The Māori language revival is a movement to promote, reinforce and strengthen the speaking of the Māori language. Primarily in New Zealand, but also in centres with large numbers of New Zealand migrants (such as London and Melbourne), the movement aims to increase the use of Māori in the home, in education, government and business. The movement is part of a broader Māori Renaissance.
Until World War II (1939–1945) most Māori people spoke Māori as their first language but by the 1980s fewer than 20% of Māori spoke the language well enough to be classed as native speakers. The causes of the decline included the switch from using Māori to using English compulsory in schools and increasing urbanisation, which disconnected younger generations from their extended families and in particular their grandparents, who traditionally played a large part in family life. Even many of those people no longer spoke Māori in the home. As a result, many Māori children failed to learn their ancestral language, and generations of non-Māori-speaking Māori emerged.

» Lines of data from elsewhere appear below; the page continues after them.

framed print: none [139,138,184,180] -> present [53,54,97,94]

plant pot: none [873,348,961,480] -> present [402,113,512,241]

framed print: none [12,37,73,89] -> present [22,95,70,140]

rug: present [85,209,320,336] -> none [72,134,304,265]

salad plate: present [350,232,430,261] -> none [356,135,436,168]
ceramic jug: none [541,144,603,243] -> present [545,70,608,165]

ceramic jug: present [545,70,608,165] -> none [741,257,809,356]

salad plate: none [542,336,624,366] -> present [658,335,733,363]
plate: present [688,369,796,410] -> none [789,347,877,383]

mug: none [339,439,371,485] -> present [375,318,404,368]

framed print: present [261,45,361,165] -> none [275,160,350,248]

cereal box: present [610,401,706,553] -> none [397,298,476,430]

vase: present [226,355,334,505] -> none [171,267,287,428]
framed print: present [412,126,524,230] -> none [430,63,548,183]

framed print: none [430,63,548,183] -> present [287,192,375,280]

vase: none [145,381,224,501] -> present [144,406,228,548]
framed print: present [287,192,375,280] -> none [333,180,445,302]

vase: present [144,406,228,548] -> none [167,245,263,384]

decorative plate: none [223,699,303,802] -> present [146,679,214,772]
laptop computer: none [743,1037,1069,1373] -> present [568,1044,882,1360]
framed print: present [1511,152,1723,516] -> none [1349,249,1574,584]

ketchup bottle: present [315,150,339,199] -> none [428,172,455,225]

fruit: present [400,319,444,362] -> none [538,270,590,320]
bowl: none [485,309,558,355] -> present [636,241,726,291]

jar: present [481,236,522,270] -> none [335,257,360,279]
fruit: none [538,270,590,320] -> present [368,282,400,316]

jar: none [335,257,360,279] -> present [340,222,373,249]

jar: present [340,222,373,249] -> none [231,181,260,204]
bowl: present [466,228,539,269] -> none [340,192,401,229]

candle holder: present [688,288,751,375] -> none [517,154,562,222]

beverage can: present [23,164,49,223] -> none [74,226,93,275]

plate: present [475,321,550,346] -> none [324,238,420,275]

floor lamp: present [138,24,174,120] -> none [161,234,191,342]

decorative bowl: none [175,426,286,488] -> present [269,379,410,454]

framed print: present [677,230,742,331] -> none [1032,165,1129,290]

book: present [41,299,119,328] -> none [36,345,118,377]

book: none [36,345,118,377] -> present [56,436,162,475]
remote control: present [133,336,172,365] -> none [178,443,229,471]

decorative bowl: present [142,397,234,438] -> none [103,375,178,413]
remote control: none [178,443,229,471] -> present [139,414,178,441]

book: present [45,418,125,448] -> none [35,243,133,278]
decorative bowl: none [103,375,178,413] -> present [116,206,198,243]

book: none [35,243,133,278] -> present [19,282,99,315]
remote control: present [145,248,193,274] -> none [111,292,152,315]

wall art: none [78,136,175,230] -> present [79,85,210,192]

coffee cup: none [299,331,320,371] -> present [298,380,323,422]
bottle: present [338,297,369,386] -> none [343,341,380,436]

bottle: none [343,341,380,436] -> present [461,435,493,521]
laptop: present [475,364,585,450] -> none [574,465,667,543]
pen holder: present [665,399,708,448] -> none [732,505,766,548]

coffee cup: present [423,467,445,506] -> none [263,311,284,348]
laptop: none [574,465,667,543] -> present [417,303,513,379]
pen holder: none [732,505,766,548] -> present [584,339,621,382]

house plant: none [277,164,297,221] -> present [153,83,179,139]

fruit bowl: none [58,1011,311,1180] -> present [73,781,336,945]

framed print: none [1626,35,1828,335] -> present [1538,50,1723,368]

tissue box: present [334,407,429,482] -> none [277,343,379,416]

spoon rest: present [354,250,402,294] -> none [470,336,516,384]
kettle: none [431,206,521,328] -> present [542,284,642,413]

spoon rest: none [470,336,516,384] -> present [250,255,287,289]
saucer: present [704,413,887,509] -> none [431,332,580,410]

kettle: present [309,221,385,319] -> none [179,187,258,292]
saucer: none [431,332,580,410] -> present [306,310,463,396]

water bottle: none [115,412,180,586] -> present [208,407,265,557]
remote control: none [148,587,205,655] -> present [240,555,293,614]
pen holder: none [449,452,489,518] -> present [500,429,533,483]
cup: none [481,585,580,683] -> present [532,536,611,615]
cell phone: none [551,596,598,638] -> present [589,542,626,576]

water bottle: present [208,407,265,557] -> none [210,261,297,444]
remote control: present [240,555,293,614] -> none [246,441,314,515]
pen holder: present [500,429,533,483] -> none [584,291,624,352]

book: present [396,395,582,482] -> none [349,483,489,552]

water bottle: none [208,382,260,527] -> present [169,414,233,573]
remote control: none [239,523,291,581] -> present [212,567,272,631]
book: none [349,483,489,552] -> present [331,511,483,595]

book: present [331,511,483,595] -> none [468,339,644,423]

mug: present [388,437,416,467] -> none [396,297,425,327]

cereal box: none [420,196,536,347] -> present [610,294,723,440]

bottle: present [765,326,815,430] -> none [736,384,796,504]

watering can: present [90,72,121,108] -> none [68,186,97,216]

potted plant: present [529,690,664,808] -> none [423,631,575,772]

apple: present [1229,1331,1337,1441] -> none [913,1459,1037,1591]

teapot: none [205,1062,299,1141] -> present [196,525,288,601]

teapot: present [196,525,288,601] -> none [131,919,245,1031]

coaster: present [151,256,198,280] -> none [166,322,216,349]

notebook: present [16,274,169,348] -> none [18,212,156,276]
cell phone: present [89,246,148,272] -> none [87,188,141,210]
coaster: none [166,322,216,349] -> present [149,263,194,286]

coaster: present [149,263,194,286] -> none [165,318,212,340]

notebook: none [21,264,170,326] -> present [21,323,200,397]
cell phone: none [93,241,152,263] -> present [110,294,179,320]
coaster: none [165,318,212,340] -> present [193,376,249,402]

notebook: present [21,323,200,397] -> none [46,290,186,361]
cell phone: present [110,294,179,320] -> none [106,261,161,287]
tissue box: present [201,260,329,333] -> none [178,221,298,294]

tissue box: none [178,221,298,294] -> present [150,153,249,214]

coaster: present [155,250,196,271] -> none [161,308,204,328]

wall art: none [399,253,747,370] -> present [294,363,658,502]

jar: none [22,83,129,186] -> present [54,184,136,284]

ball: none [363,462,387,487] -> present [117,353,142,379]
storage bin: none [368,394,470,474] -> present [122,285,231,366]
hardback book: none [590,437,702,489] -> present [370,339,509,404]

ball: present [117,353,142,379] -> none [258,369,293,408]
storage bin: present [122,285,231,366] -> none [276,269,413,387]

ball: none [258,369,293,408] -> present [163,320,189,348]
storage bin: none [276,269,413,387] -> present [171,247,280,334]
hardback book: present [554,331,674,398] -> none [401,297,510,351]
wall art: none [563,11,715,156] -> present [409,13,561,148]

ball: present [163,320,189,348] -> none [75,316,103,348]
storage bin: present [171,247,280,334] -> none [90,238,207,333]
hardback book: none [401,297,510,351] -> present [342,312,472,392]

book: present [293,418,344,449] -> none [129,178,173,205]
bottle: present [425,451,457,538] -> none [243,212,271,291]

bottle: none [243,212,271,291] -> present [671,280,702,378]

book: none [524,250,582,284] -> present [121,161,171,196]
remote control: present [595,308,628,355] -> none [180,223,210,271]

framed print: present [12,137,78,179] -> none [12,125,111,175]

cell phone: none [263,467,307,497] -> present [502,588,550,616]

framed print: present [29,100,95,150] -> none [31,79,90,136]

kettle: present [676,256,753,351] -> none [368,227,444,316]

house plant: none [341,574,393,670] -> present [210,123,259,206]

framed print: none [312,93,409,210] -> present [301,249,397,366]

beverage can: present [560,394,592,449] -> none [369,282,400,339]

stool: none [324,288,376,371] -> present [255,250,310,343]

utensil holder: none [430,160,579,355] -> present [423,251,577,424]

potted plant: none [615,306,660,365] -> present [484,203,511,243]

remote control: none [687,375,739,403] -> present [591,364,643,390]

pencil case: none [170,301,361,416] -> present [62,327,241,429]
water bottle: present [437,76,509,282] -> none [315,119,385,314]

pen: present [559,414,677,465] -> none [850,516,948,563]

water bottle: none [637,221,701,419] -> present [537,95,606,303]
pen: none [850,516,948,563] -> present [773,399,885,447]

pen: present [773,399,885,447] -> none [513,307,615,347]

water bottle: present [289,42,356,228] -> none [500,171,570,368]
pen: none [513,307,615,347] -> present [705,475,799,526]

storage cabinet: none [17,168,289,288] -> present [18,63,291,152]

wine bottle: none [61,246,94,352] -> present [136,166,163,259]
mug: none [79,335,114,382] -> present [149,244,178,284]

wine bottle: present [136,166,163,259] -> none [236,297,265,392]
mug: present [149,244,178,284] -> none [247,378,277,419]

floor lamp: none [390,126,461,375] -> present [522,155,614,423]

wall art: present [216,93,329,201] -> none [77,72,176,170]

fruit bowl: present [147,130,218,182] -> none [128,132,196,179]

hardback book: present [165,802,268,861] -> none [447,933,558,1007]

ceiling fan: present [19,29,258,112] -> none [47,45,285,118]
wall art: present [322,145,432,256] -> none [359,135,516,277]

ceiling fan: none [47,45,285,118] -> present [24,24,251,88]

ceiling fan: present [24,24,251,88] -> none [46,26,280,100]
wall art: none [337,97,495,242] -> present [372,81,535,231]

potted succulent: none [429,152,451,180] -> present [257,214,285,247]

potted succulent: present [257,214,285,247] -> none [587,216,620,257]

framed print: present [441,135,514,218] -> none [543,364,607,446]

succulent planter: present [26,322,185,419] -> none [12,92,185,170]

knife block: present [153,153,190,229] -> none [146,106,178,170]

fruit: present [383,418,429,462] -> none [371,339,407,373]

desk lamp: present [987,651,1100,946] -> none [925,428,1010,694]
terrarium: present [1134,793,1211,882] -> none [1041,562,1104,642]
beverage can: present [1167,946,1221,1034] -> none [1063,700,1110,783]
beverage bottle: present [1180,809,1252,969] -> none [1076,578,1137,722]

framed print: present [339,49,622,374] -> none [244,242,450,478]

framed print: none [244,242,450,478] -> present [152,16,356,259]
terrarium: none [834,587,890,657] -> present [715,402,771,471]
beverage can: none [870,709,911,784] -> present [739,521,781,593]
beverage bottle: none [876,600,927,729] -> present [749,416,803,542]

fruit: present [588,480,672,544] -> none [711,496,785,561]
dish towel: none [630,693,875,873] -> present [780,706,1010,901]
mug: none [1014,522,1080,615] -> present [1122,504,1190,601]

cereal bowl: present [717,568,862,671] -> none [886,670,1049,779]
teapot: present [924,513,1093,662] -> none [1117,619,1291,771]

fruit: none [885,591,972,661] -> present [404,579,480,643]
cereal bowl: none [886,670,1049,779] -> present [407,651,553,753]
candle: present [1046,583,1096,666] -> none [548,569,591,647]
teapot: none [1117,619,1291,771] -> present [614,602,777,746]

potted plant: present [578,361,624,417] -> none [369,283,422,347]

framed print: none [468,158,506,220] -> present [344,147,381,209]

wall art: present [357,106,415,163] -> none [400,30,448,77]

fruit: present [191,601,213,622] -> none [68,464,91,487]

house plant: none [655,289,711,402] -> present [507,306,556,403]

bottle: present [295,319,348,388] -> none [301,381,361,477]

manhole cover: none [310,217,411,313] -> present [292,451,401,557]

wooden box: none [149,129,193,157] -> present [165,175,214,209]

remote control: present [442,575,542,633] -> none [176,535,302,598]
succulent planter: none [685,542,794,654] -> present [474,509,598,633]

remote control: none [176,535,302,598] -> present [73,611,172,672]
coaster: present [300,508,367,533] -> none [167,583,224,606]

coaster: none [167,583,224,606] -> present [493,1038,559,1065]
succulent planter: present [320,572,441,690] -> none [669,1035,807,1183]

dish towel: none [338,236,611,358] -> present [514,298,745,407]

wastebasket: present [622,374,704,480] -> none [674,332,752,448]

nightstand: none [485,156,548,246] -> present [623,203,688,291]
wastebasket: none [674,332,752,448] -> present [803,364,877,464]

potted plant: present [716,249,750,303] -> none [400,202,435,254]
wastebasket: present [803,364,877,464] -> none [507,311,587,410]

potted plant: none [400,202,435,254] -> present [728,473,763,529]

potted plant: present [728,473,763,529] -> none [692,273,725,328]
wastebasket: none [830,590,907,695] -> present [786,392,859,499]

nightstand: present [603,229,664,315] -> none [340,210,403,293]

Māori leaders began to recognize the dangers of the loss of their language and initiated Māori-language recovery-programs such as the Kōhanga Reo (literally, "language nest") movement, which from 1982 immersed infants in Māori from infancy to school age. There followed in the later 1980s the founding of the Kura Kaupapa Māori, a primary-school programme in Māori.
A government-sponsored initiative, has been celebrated since 1975 and is intended to encourage New Zealanders to learn or at least support Māori.
The Māori Language Act 1987 gave Te Reo Māori (the Māori language) official language status, and gave speakers a right to use it in legal settings such as in court. It also established the Māori Language Commission (initially called Te Komihana Mo Te Reo Māori but later renamed Te Taura Whiri I Te Reo Māori) to promote the language and provide advice on it.